The one issue I worry about is evaporation. Since this cannot be stopped, evaporation could become a costly component of the experiment (D2O and DDW cost about ~$100 per 100ml). The first experiment will be using DI water. Here is my setup:

  • This is based on the combination of these two protocols:
    • http://www.biosci.ohio-state.edu/~plantbio/Facilities/abrc/handling.htm
    • http://www.biologyteacher.uconn.edu/tips_arabidopsis.html
  1. I mixed 0.2192g (4.3g/L) of MS salt with 50ml of DI water.
  2. I then put 30ml in a beaker with 0.5g of agar, heated, and stirred. I was supposed to make 1% gel and measured 0.5g for the 50ml that I made instead of for the 30ml that I added to the beaker. When the agar dissolved, I added 10ml of MS salt water to the solution to reduce the gel percentage (now at 1.25%).
  3. I then put the MS agar solution in test tubes: 2 @ 1ml each, 2 @ 2ml each, 2 @3 ml each, and 2 @ 5ml each. I also put ~4ml into some random (but clean) glass jar thing. I bought these a long time ago when I was looking at clear, glass jars for the tobacco and arabidopsis seed DDW experiments. The reason for the various volumes is to determine how much medium the seeds need to grow efficiently and healthily.
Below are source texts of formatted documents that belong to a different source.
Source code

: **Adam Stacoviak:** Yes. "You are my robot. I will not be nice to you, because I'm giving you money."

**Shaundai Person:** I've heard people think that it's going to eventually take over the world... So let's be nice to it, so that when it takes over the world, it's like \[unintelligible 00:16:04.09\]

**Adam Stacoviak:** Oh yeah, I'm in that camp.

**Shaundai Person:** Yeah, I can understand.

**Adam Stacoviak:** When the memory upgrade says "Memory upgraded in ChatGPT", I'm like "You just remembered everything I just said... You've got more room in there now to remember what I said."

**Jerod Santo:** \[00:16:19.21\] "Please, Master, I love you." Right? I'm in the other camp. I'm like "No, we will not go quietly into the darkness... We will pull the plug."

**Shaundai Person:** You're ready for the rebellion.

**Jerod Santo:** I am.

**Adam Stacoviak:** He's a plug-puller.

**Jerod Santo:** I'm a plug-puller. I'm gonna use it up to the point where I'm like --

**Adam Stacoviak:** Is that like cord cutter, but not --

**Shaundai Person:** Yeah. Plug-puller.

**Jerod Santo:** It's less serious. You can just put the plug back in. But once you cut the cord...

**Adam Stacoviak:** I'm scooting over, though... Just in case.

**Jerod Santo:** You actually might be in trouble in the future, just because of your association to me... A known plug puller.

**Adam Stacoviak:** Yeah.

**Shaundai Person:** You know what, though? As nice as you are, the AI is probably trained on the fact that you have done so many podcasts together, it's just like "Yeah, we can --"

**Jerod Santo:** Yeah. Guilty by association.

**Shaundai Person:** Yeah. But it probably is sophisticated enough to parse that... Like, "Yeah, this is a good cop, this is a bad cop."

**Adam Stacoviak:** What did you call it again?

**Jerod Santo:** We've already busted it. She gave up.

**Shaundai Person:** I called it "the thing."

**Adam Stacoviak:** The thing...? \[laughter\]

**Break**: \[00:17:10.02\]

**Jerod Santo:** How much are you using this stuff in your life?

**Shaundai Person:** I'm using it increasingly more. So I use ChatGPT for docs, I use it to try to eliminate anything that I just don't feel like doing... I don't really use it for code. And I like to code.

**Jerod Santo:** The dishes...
  4. While I waited for the MS salt-agar solution to cool (and thus solidify) I poured a bunch of arabidopsis seeds into a petri dish and added some DI water to it. I did not steralize these seeds, because I’m just timing the growth and learning about the pollination process and judging how well the seeds will grow in the lab. For the actual experiments I will steralize the seeds.
  5. Once the growing media cooled, I used a pipetter to collect a few seeds (~5 seeds per sample) and place them in each sample. There are two sets of test tubes (one volume of each set, ie 1ml, 2ml, 3ml, 5ml).
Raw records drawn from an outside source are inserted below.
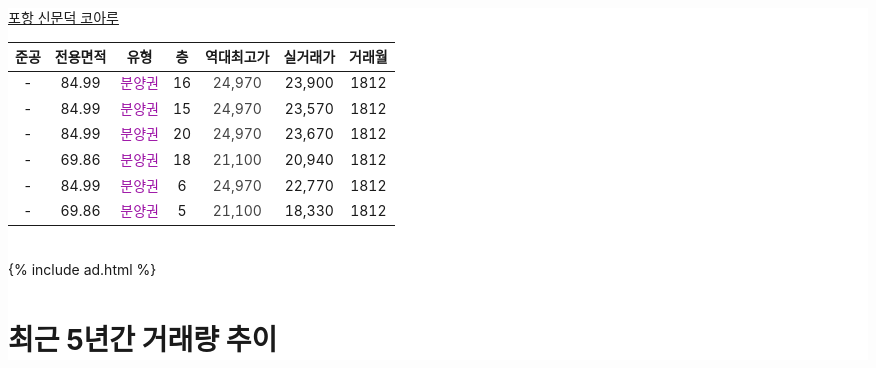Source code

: [포항 신문덕 코아루](https://search.naver.com/search.naver?query=%EA%B2%BD%EC%83%81%EB%B6%81%EB%8F%84+%ED%8F%AC%ED%95%AD%EC%8B%9C+%EB%82%A8%EA%B5%AC+%EC%98%A4%EC%B2%9C%EC%9D%8D+%EB%AC%B8%EB%8D%95%EB%A6%AC+%ED%8F%AC%ED%95%AD+%EC%8B%A0%EB%AC%B8%EB%8D%95+%EC%BD%94%EC%95%84%EB%A3%A8)

|준공|전용면적|유형|층|역대최고가|실거래가|거래월|
|:---:|:---:|:---:|:---:|:---:|:---:|:---:|
|-|84.99|<span style="color:#9C11A5">분양권</span>|16|<span style="color:#444444">24,970</span>|23,900|1812|
|-|84.99|<span style="color:#9C11A5">분양권</span>|15|<span style="color:#444444">24,970</span>|23,570|1812|
|-|84.99|<span style="color:#9C11A5">분양권</span>|20|<span style="color:#444444">24,970</span>|23,670|1812|
|-|69.86|<span style="color:#9C11A5">분양권</span>|18|<span style="color:#444444">21,100</span>|20,940|1812|
|-|84.99|<span style="color:#9C11A5">분양권</span>|6|<span style="color:#444444">24,970</span>|22,770|1812|
|-|69.86|<span style="color:#9C11A5">분양권</span>|5|<span style="color:#444444">21,100</span>|18,330|1812|


<br>
{% include ad.html %}
<br>

# 최근 5년간 거래량 추이


<div style="width:100%;">
    <canvas id="deal_progress" height="200"></canvas>
</div>

<script>
new Chart(document.getElementById("deal_progress"), {
    type: 'line',
    data: {
        labels: ['201402','201403','201404','201405','201406','201407','201408','201409','201410','201411','201412','201501','201502','201503','201504','201505','201506','201507','201508','201509','201510','201511','201512','201601','201602','201603','201604','201605','201606','201607','201608','201609','201610','201611','201612','201701','201702','201703','201704','201705','201706','201707','201708','201709','201710','201711','201712','201801','201802','201803','201804','201805','201806','201807','201808','201809','201810','201811','201812','201901','201902'],
        datasets: [{
            label: '매매',
            pointRadius: 1,
            data: [21, 30, 29, 18, 32, 19, 20, 20, 30, 29, 19, 24, 22, 33, 30, 25, 23, 27, 30, 43, 31, 18, 11, 14, 23, 29, 30, 26, 28, 16, 23, 11, 29, 17, 17, 18, 21, 20, 17, 18, 19, 14, 14, 14, 10, 14, 10, 13, 12, 19, 19, 16, 21, 14, 18, 9, 17, 21, 27, 23, 3],
            borderColor: "rgba(255, 201, 14, 1)",
            backgroundColor: "rgba(255, 201, 14, 0.5)",
            fill: false,
            lineTension: 0
        },{
            label: '전월세',
            pointRadius: 1,
            data: [8, 14, 9, 8, 7, 14, 6, 5, 7, 7, 8, 14, 13, 10, 9, 5, 4, 7, 6, 6, 9, 5, 8, 10, 14, 8, 11, 5, 13, 4, 13, 6, 19, 9, 10, 9, 23, 12, 14, 9, 8, 14, 16, 32, 28, 30, 30, 22, 16, 18, 17, 12, 9, 15, 20, 9, 20, 14, 26, 25, 4],
            borderColor: "rgba(0, 141, 185, 1)",
            backgroundColor: "rgba(0, 141, 185, 0.5)",
            fill: false,
            lineTension: 0
        }
        ]
    },
    options: {
        responsive: true,
        title: {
    1. For the first set, seeds were placed on top of the growing medium.
    2. For the second set, seeds were plunged into the gel.
    3. For the random 4ml jar, seeds were plunged into the gel.
  6. Once seeds were set, rubber stops were placed over top of the test tubes to minimize evaporation.

I’m sure this process has tons of kinks, which will be worked out when the real experiment begins, but this is the purpose of an experiment right?